The Power of Teaching Girls to Code

A growing summer camp is giving young women the skills they need to get high-paying tech jobs, before they've even graduated from high school.

The U.S. Department of Labor estimates that by 2020, there will be 1.4 million jobs in computer science. But American universities are on track to produce qualified graduates to fill less than a third of those jobs, and only a tiny number of the graduates we do produce are women. According to U.S. Department of Commercejust one out of every seven engineers are in this country are women.

Girls Who Code wants to change that. The organization just concluded its second summer of computer science immersion camps for high school girls. This year, the nonprofit went national, expanding from one camp in New York to programs in Detroit, San Francisco, and San Jose. Campers have built apps to help the disabled navigate New York's subways, Twitter-based apps for book clubs, and complex video games; alumnae have returned to their schools to start pilot Girls Who Code Clubs and lobby for more computer science courses, since many high schools don’t offer them. (To meet the overwhelming demand and reach more girls with their programs, especially in under-served communities, the organization will be launching a new Girls Who Code Clubs effort this fall.)
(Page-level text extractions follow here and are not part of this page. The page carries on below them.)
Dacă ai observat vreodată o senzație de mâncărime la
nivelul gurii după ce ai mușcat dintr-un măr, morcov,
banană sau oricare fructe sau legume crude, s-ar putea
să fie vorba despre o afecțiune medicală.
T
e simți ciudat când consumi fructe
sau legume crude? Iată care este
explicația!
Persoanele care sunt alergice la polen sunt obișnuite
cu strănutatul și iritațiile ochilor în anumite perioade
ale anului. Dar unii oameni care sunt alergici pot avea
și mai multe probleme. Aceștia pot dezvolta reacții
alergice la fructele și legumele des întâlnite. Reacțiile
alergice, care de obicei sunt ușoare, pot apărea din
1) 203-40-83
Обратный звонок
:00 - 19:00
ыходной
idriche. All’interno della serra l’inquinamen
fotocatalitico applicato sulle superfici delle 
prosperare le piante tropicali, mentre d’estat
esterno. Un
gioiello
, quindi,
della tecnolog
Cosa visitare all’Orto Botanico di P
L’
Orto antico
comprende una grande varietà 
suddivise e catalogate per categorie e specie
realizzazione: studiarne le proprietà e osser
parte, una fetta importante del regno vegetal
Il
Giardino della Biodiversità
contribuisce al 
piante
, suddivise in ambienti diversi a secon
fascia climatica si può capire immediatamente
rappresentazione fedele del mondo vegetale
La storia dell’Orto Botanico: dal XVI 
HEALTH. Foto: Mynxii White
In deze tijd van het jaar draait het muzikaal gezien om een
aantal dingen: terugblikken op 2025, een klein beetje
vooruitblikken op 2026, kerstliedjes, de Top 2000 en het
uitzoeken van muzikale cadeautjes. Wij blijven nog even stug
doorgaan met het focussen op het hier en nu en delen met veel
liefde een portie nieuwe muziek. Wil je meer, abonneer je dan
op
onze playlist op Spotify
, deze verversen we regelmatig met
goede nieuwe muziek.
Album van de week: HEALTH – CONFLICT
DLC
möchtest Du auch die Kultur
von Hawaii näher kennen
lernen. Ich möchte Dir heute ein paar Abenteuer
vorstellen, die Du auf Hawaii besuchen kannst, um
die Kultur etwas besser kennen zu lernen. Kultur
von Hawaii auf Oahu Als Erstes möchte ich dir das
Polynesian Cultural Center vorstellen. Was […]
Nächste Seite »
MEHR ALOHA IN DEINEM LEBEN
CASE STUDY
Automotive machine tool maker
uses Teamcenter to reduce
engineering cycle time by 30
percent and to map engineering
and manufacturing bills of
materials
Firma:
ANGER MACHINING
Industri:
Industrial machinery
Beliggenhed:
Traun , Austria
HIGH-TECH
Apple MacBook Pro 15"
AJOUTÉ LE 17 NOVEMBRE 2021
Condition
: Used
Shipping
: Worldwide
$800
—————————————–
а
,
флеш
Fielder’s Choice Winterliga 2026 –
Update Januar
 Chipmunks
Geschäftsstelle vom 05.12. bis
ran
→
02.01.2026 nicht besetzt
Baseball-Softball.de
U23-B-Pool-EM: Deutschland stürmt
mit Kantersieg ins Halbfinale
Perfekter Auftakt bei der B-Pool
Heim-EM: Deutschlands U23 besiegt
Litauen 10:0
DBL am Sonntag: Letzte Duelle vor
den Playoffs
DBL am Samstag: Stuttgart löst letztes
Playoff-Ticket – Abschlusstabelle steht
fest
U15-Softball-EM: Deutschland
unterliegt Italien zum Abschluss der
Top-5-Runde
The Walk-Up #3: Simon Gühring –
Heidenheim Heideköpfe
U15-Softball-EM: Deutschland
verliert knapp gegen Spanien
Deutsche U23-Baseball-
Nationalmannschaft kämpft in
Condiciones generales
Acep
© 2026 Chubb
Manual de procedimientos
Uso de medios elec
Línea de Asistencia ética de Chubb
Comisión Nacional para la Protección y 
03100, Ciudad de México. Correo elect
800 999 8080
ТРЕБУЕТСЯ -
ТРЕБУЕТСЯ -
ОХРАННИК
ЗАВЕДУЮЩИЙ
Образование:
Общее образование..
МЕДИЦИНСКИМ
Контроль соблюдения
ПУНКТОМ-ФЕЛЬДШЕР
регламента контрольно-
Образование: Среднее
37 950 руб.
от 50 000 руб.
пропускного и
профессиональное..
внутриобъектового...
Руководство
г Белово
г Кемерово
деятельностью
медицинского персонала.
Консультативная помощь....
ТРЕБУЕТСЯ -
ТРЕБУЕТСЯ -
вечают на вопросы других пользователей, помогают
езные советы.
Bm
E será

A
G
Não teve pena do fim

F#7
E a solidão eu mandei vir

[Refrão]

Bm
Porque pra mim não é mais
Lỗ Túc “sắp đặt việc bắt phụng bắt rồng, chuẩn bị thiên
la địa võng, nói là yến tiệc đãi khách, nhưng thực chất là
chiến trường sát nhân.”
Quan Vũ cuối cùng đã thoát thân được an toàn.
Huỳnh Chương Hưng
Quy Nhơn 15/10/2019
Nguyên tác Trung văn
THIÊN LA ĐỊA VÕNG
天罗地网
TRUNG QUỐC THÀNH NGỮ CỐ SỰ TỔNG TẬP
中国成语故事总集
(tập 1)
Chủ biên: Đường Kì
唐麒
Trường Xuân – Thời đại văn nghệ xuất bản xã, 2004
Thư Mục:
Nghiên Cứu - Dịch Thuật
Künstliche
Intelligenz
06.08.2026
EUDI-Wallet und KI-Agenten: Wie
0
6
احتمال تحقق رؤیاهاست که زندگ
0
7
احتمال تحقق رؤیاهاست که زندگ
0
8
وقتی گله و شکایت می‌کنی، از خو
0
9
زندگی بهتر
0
In Detroit, Girls Who Code hosted 20 girls for eight weeks in partnership with GE and the Knight Foundation, working with 50-plus mentors and leaders at GE’s Advanced Manufacturing and Software Technology Center. Most of the mentors were women. "If you look at who the girls are exposed to—half of our most senior IT leaders are women—they were literally seeing themselves there," says Kim Bankston, who led the program for GE. "The mentors the girls had were women with 10 to 20 years of experience in IT. They could tell their story of growing up in Michigan and going into this field."